A monoclonal antibody to alpha(2)-delta-1 revealed intense immunostaining in certain areas of rat brain, spinal cord, dorsal root ganglia, and skeletal muscle, with weaker staining in heart muscle, gut and liver. Little immunostaining was seen in spleen, kidney, thymus and lung. Staining was dense in some regions of the CNS including spinal dorsal horn anterior olfactory nucleus, anterior amygdala, basolateral (ventral)
amygdala and cortical amygdala, and the piriform, perirhinal, insular and entorhinal cortices.
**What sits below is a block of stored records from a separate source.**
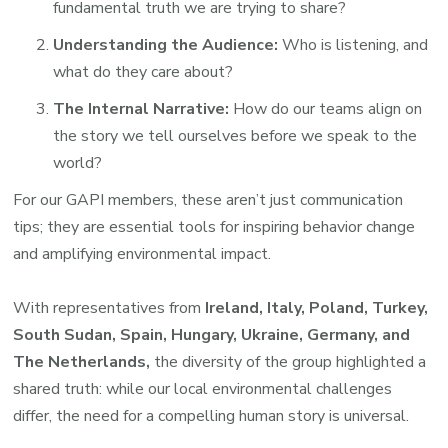
fundamental truth we are trying to share?
Understanding the Audience:
Who is listening, and
what do they care about?
The Internal Narrative:
How do our teams align on
the story we tell ourselves before we speak to the
world?
For our GAPI members, these aren’t just communication
tips; they are essential tools for inspiring behavior change
and amplifying environmental impact.
With representatives from
Ireland, Italy, Poland, Turkey,
South Sudan, Spain, Hungary, Ukraine, Germany, and
The Netherlands,
the diversity of the group highlighted a
shared truth: while our local environmental challenges
differ, the need for a compelling human story is universal.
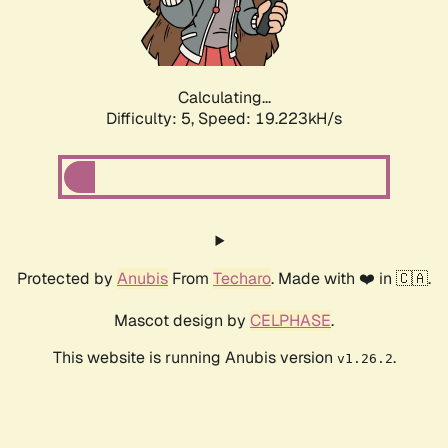
Calculating...
Difficulty: 5,
Speed: 19.223kH/s
Protected by
Anubis
From
Techaro
. Made with ❤️ in 🇨🇦.
Mascot design by
CELPHASE
.
This website is running Anubis version
.
v1.26.2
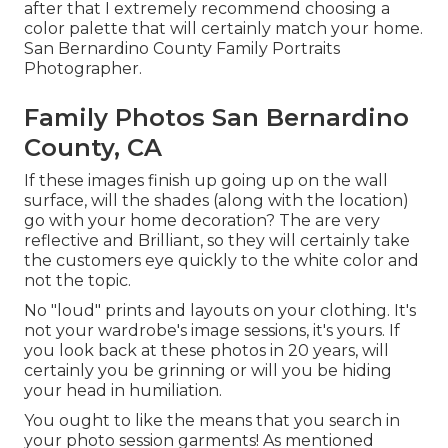
after that I extremely recommend choosing a
color palette that will certainly match your home.
San Bernardino County Family Portraits
Photographer.
Family Photos San Bernardino
County, CA
If these images finish up going up on the wall
surface, will the shades (along with the location)
go with your home decoration? The are very
reflective and Brilliant, so they will certainly take
the customers eye quickly to the white color and
not the topic.
No "loud" prints and layouts on your clothing. It's
not your wardrobe's image sessions, it's yours. If
you look back at these photos in 20 years, will
certainly you be grinning or will you be hiding
your head in humiliation.
You ought to like the means that you search in
your photo session garments! As mentioned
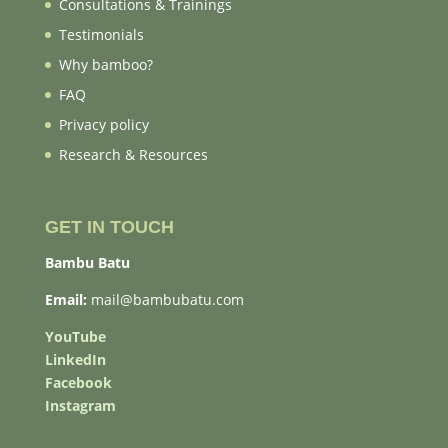
Consultations & Trainings
Testimonials
Why bamboo?
FAQ
Privacy policy
Research & Resources
GET IN TOUCH
Bambu Batu
Email:
mail@bambubatu.com
YouTube
LinkedIn
Facebook
Instagram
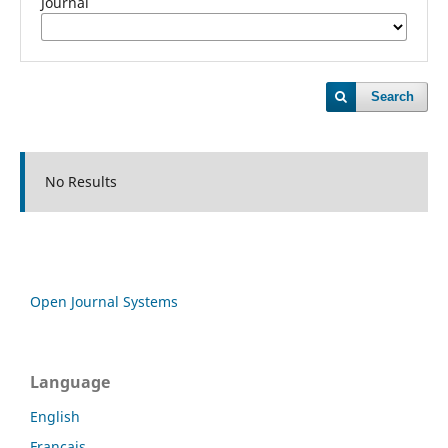
Journal
Search
No Results
Open Journal Systems
Language
English
Français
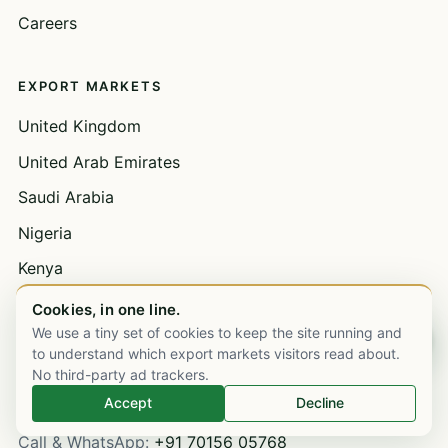
Careers
EXPORT MARKETS
United Kingdom
United Arab Emirates
Saudi Arabia
Nigeria
Kenya
See all 49 markets →
Cookies, in one line.
We use a tiny set of cookies to keep the site running and
Chat on WhatsApp
to understand which export markets visitors read about.
GET IN TOUCH
No third-party ad trackers.
Accept
Decline
Mumbai HQ
· Ops & dispatch
Call & WhatsApp:
+91 70156 05768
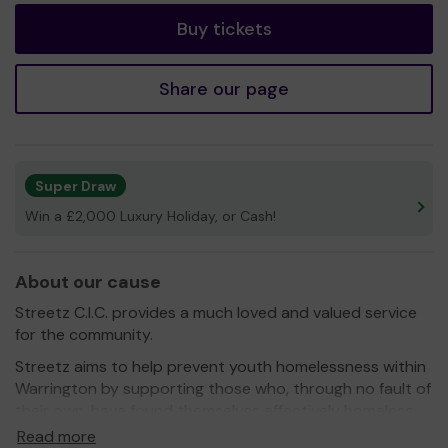
Buy tickets
Share our page
Super Draw
Win a £2,000 Luxury Holiday, or Cash!
About our cause
Streetz C.I.C. provides a much loved and valued service
for the community.
Streetz aims to help prevent youth homelessness within
Warrington by supporting those who, through no fault of
their own, have found themselves effectively homeless.
Streetz aims to provide valuable living and educational
Read more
In hippocampus, staining Daporinad was heterogeneous with greater density in areas of glutamate terminals (mossy fiber endings on CA3 pyramidal cells and perforant path endings on granule cells and CA1 stratum radiatum). Moderate staining occurred in the lateral posterior nucleus of the thalamus, superficial layers of neocortex, periaqueductal CB-839 mw gray, substantia nigra, stria terminalis, nucleus accumbens shell and tegmental nucleus. We propose that areas of dense alpha(2)-delta-1 staining in brain and spinal cord are likely sites of action for the analgesic, anticonvulsant and anxiolytic-like actions of pregabalin and gabapentin in animal models. (C) 2008 IBRO. Published by Elsevier Ltd. All rights reserved.”
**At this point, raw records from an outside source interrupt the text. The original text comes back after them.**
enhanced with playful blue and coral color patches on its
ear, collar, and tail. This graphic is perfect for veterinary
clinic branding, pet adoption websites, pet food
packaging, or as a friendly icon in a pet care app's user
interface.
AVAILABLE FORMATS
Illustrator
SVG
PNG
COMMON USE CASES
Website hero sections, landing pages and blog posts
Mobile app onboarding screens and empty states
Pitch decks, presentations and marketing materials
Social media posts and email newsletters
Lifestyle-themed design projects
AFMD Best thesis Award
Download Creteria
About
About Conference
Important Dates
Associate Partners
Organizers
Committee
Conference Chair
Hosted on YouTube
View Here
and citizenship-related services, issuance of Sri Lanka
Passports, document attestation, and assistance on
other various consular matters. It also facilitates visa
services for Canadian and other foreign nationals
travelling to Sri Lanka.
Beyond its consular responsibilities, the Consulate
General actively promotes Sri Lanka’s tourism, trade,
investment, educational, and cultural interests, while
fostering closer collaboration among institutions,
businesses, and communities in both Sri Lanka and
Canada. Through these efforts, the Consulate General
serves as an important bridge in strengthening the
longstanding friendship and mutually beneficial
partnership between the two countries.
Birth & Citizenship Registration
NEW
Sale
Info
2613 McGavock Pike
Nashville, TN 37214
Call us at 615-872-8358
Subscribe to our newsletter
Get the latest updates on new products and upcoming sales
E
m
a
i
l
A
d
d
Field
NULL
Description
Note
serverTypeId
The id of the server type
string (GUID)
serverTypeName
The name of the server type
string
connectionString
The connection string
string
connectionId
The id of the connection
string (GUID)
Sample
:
“Even though it is generally thought that umami stimuli such as monosodium glutamate (MSG) and sweet stimuli such as sucrose are
detected by different taste receptors, these stimuli appear to share taste qualities when amiloride
(a sodium channel blocker) is present to reduce PD-1/PD-L1 Inhibitor 3 order the sodium taste. Single fiber recording studies of the facial and glossopharyngeal nerves have shown that encoding Of L-2-amino-4-phosphonobutyrate (L-AP4), a potent mGluR4 agonist that elicits a taste quite similar to MSG, may occur in the same fibers that also encode sweet stimuli. This suggests that L-AP4 and sweet substances may activate common receptors or afferent signaling mechanisms. We report results of behavioral experiments that test this hypothesis. In the first study, rats conditioned to avoid sucrose or L-AP4 generalized the aversion to the opposite substance, indicating that both substances elicited similar tastes. However, two taste discrimination experiments showed that rats easily discriminated between sucrose and L-AP4 over a wide range of concentrations, even when the cue function of sodium associated with L-AP4 was reduced by amiloride and neutralized by adding equimolar concentrations of NaCl to sucrose. These data suggest that even though L-AP4 and sucrose elicit similar taste qualities, one or both substances also elicit other taste qualities not shared by the opposite substance. They also suggest that the taste-mGluR4 receptor and the signal pathway activated by L-AP4 are not the same as those activated by sucrose.